The poster looked first at responses from 304 individuals in the patient community who took an online questionnaire for the PDF Community Choice Research Awards in 2013. Of the respondents, 62 percent were female and 35 were male (3 percent chose not to answer). Additionally, 69 percent identified as a person living with Parkinson’s and 23 percent identified as a care partner.
Respondents shared information about which research question in Parkinson’s was most pressing to them. Answers were far reaching, but could be categorized into five general areas: therapies, living with PD, clinical understanding, basic science and genetics/risks. Unsurprisingly, therapies represented the topic area within which the greatest number of responses could be categorized. Ultimately two issues, fatigue (living with Parkinson’s) and gastrointestinal dysfunction (clinical understanding), were selected by PDF reviewers for funding.
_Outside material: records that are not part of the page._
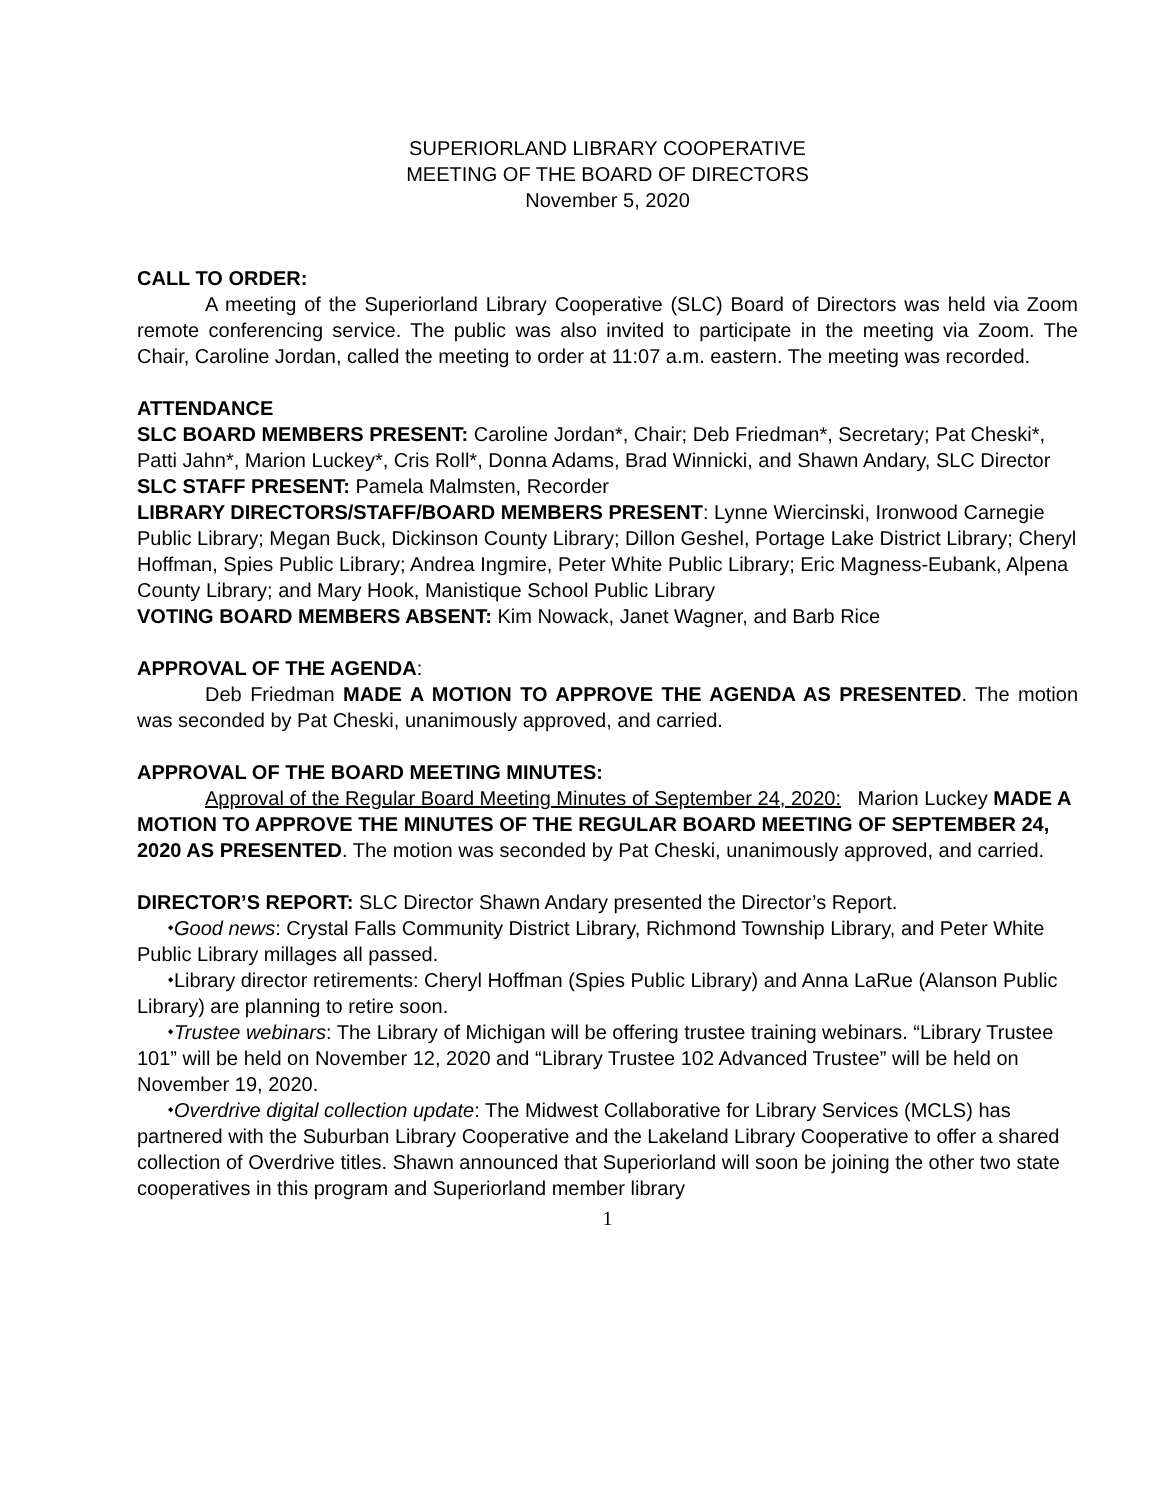SUPERIORLAND LIBRARY COOPERATIVE
MEETING OF THE BOARD OF DIRECTORS
November 5, 2020
CALL TO ORDER:
A meeting of the Superiorland Library Cooperative (SLC) Board of Directors was held via Zoom remote conferencing service. The public was also invited to participate in the meeting via Zoom. The Chair, Caroline Jordan, called the meeting to order at 11:07 a.m. eastern. The meeting was recorded.
ATTENDANCE
SLC BOARD MEMBERS PRESENT: Caroline Jordan*, Chair; Deb Friedman*, Secretary; Pat Cheski*, Patti Jahn*, Marion Luckey*, Cris Roll*, Donna Adams, Brad Winnicki, and Shawn Andary, SLC Director
SLC STAFF PRESENT: Pamela Malmsten, Recorder
LIBRARY DIRECTORS/STAFF/BOARD MEMBERS PRESENT: Lynne Wiercinski, Ironwood Carnegie Public Library; Megan Buck, Dickinson County Library; Dillon Geshel, Portage Lake District Library; Cheryl Hoffman, Spies Public Library; Andrea Ingmire, Peter White Public Library; Eric Magness-Eubank, Alpena County Library; and Mary Hook, Manistique School Public Library
VOTING BOARD MEMBERS ABSENT: Kim Nowack, Janet Wagner, and Barb Rice
APPROVAL OF THE AGENDA:
Deb Friedman MADE A MOTION TO APPROVE THE AGENDA AS PRESENTED. The motion was seconded by Pat Cheski, unanimously approved, and carried.
APPROVAL OF THE BOARD MEETING MINUTES:
Approval of the Regular Board Meeting Minutes of September 24, 2020: Marion Luckey MADE A MOTION TO APPROVE THE MINUTES OF THE REGULAR BOARD MEETING OF SEPTEMBER 24, 2020 AS PRESENTED. The motion was seconded by Pat Cheski, unanimously approved, and carried.
DIRECTOR’S REPORT: SLC Director Shawn Andary presented the Director’s Report.
⬩Good news: Crystal Falls Community District Library, Richmond Township Library, and Peter White Public Library millages all passed.
⬩Library director retirements: Cheryl Hoffman (Spies Public Library) and Anna LaRue (Alanson Public Library) are planning to retire soon.
⬩Trustee webinars: The Library of Michigan will be offering trustee training webinars. “Library Trustee 101” will be held on November 12, 2020 and “Library Trustee 102 Advanced Trustee” will be held on November 19, 2020.
⬩Overdrive digital collection update: The Midwest Collaborative for Library Services (MCLS) has partnered with the Suburban Library Cooperative and the Lakeland Library Cooperative to offer a shared collection of Overdrive titles. Shawn announced that Superiorland will soon be joining the other two state cooperatives in this program and Superiorland member library
1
PDF supported two conferences to discuss the two patient-chosen research areas (fatigue and gastrointestinal dysfunction) and surveyed 19 research professionals who attended alongside patient representatives. Of those attendees surveyed (n=19), the majority, 95 percent, indicated that patient input enriched the meeting, while 68 percent stated that the experience made them more inclined to include patients in future scientific conversations.
"The PDF Community Choice Awards has brought patient engagement to the next level. As people with Parkinson’s disease, we merit a voice in the decision-making and PDF has opened the doors to allow that with the Community Choice Awards. I know that this input, all from the community, will be invaluable to scientists as they consider research priorities," said Karen Smith, Vice Chair, People with Parkinson's Advisory Council.